━━━ Provided material ━━━

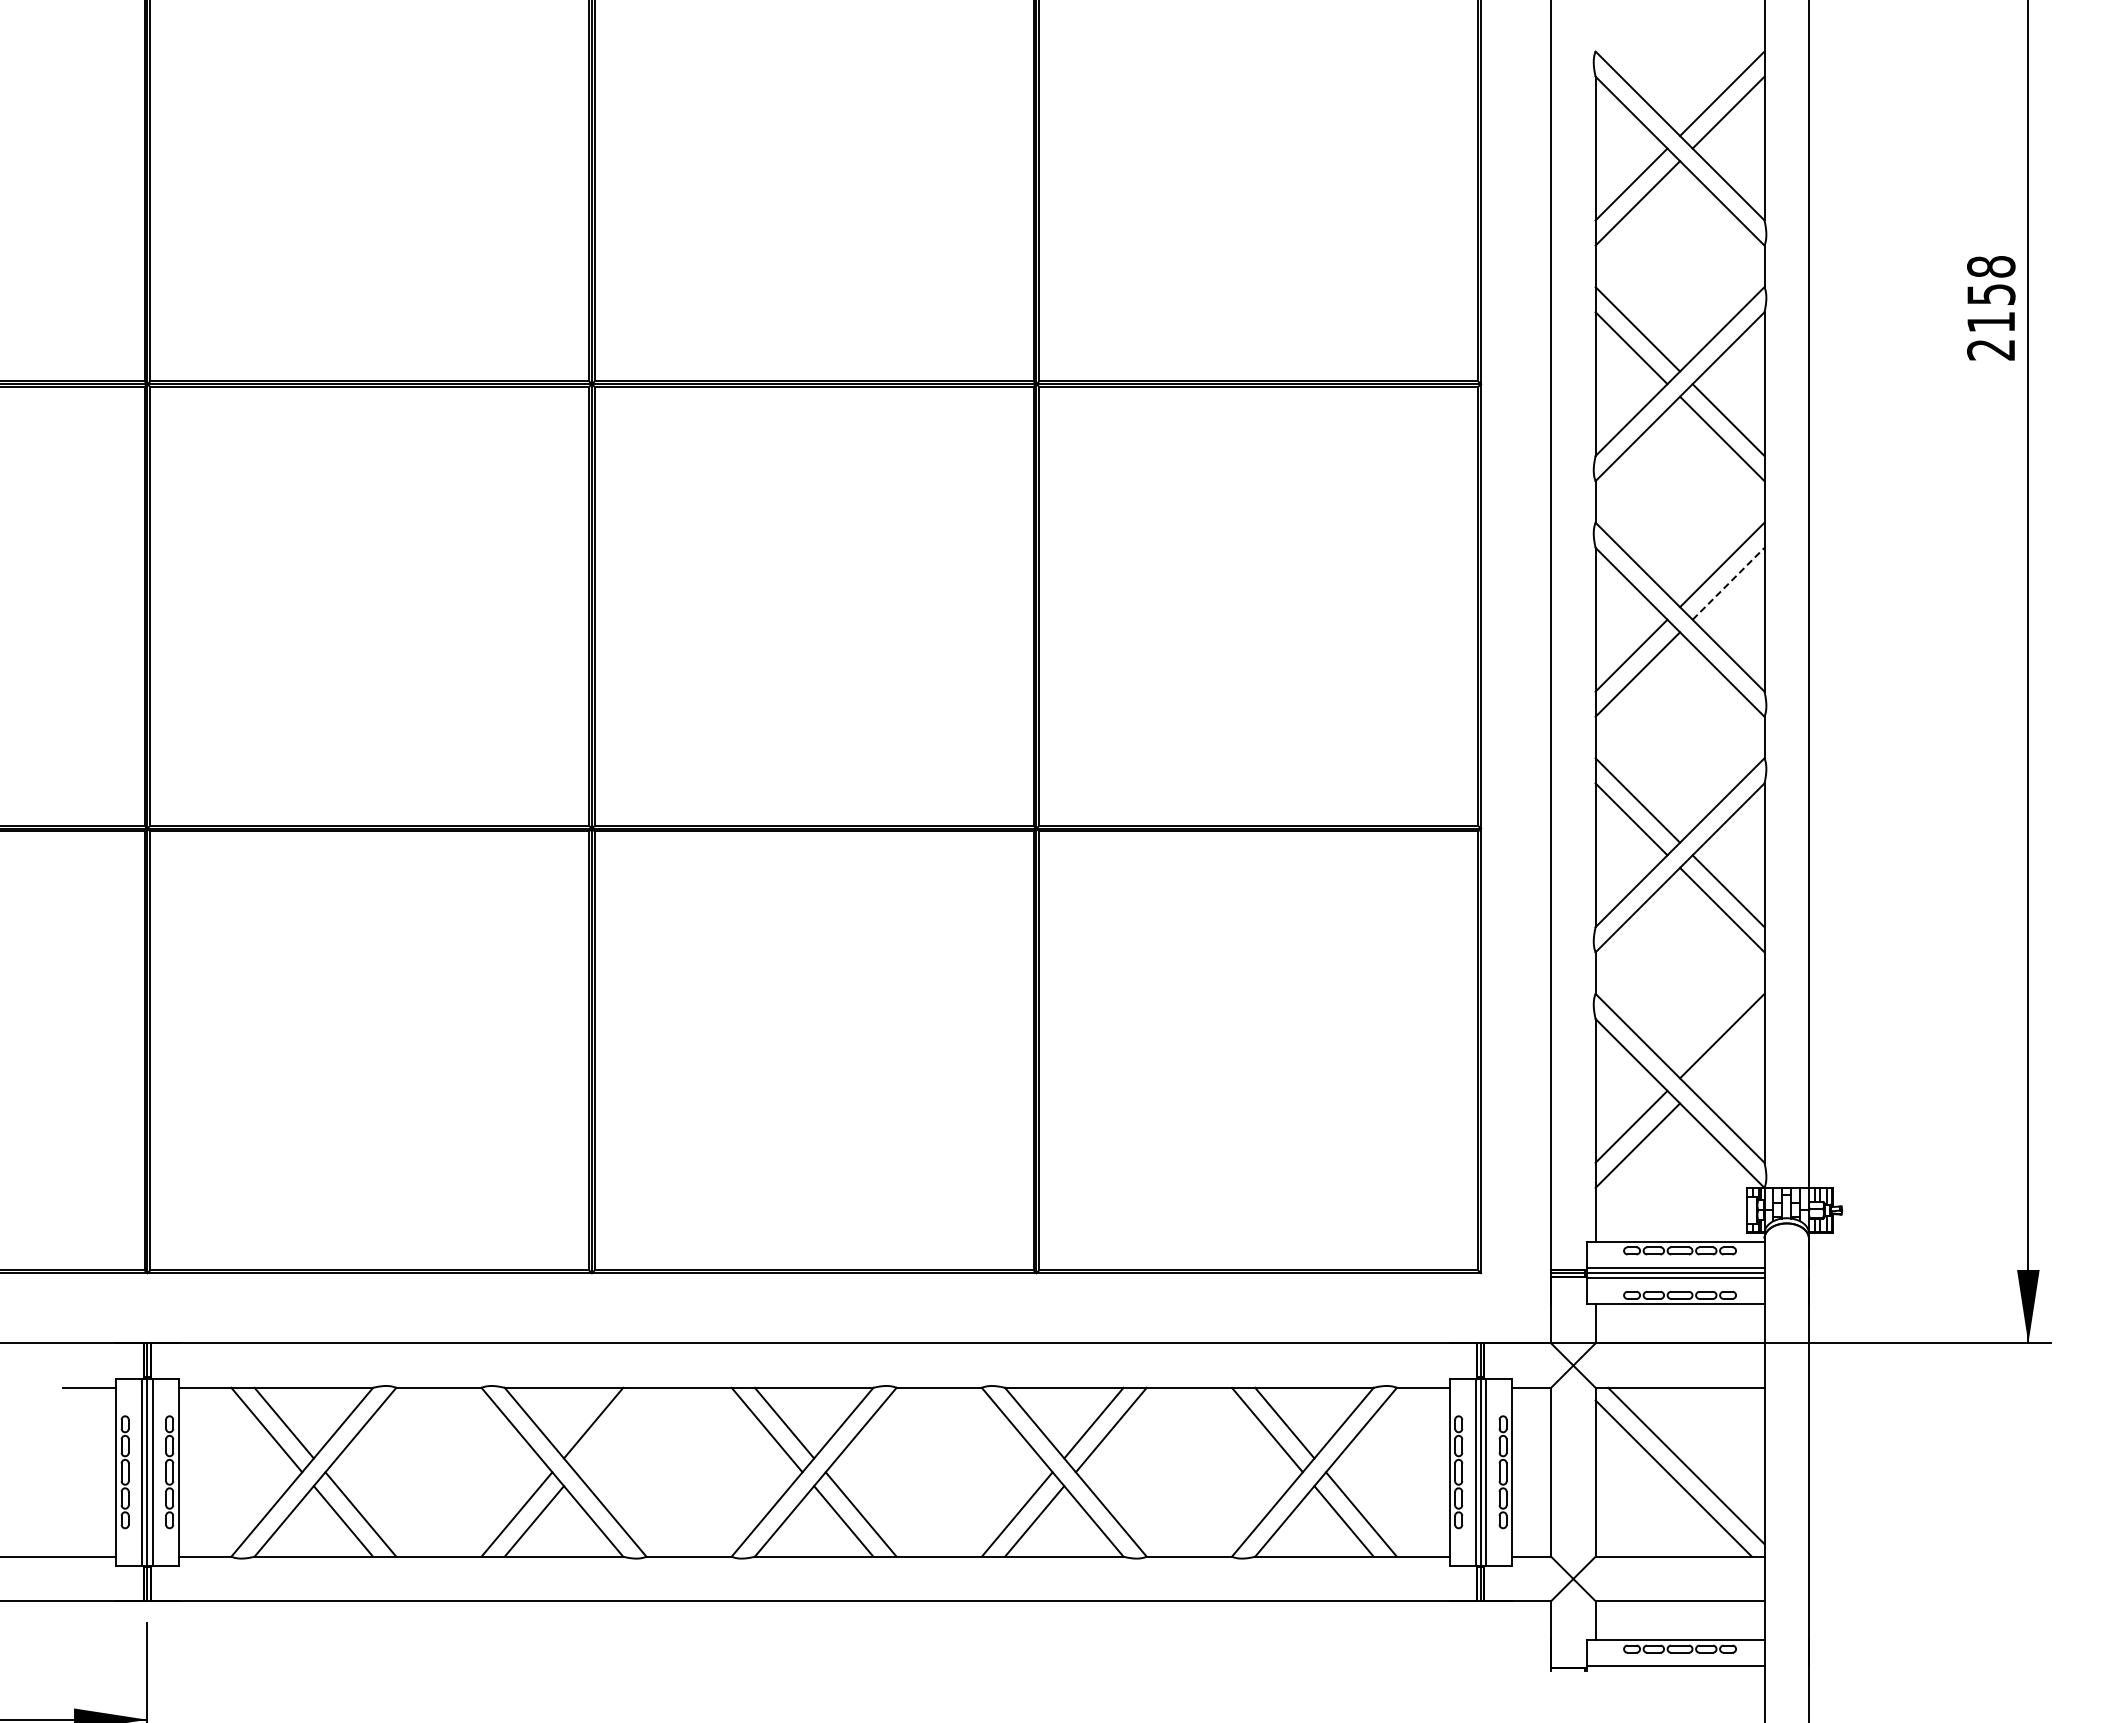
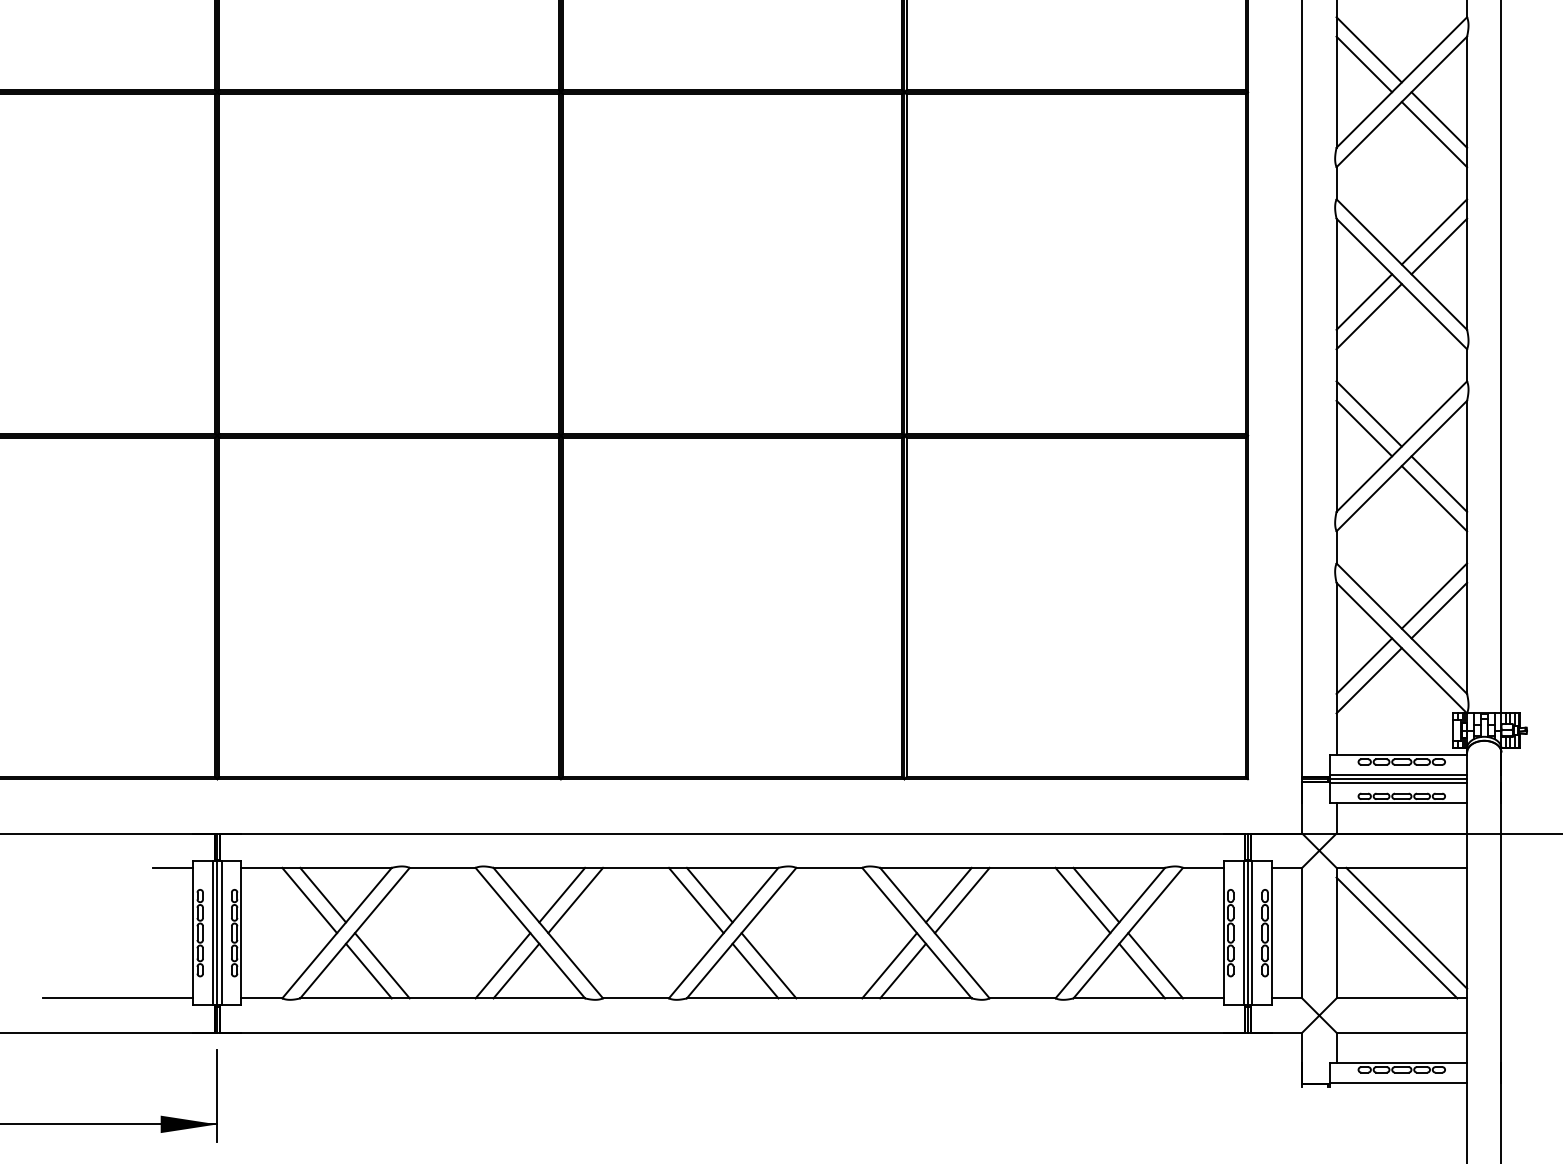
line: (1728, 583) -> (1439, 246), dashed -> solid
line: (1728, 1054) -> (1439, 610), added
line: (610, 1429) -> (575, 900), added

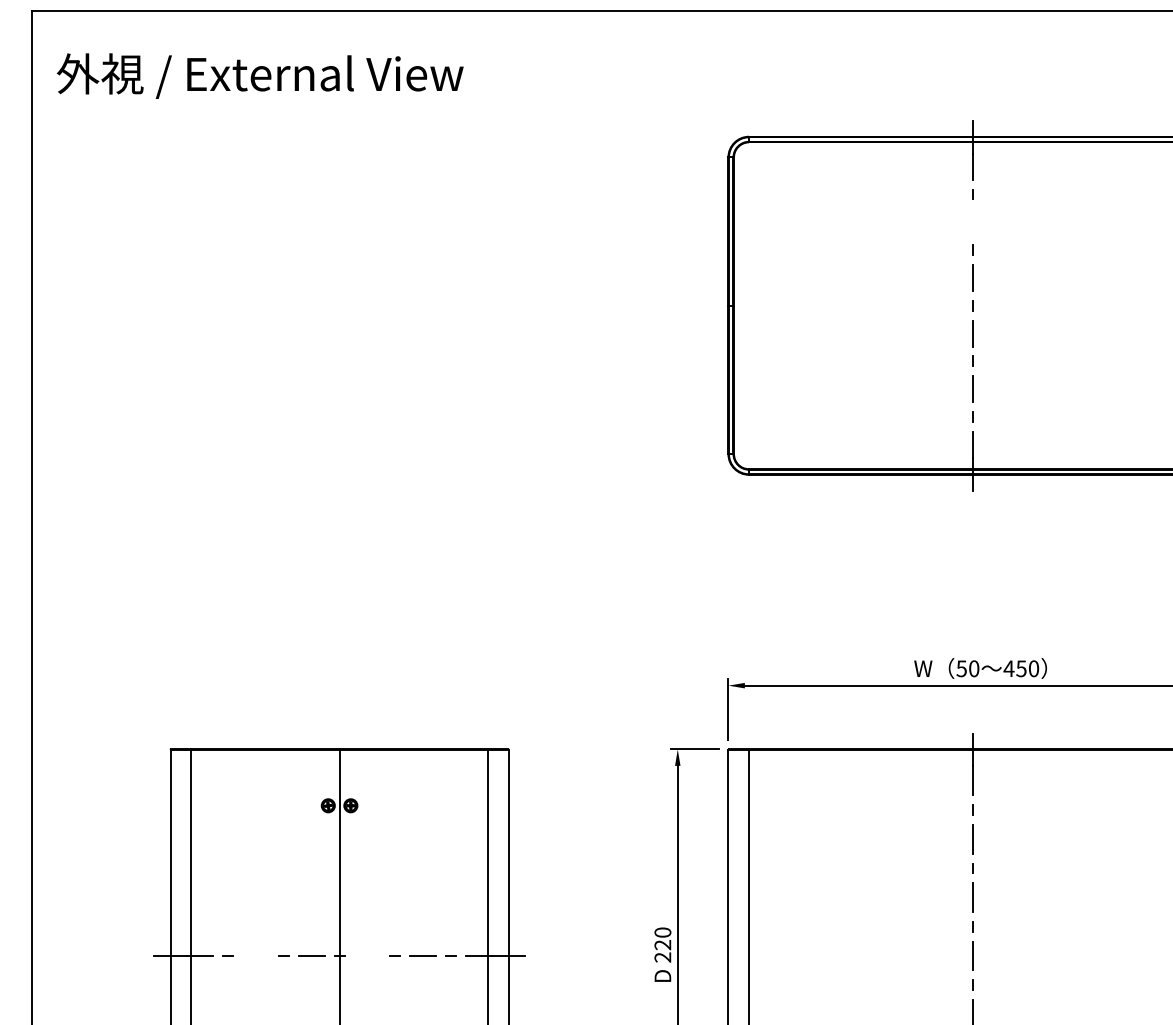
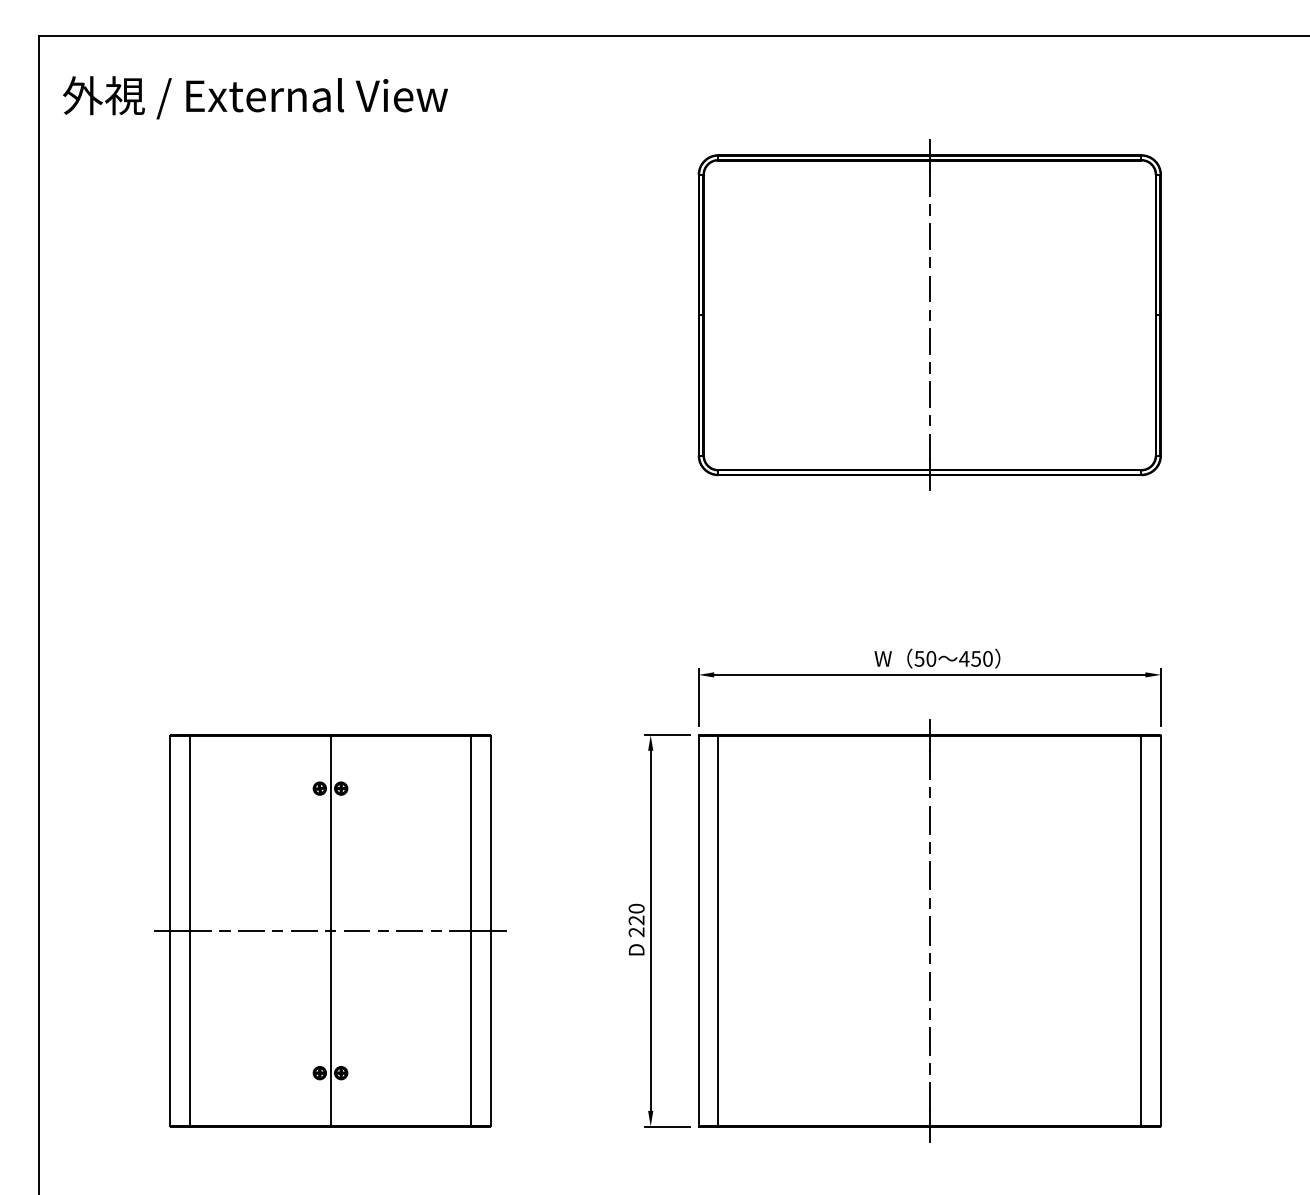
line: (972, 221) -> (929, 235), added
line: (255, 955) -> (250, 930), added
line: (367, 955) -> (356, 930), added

━━━

◆ **Your assignment**: Every entry above needs to be duplicated exactly, without its images.

◆ **Response to this task**:
line: (1728, 583) -> (1439, 246), dashed -> solid
line: (1728, 1054) -> (1439, 610), added
line: (610, 1429) -> (575, 900), added

line: (972, 221) -> (929, 235), added
line: (255, 955) -> (250, 930), added
line: (367, 955) -> (356, 930), added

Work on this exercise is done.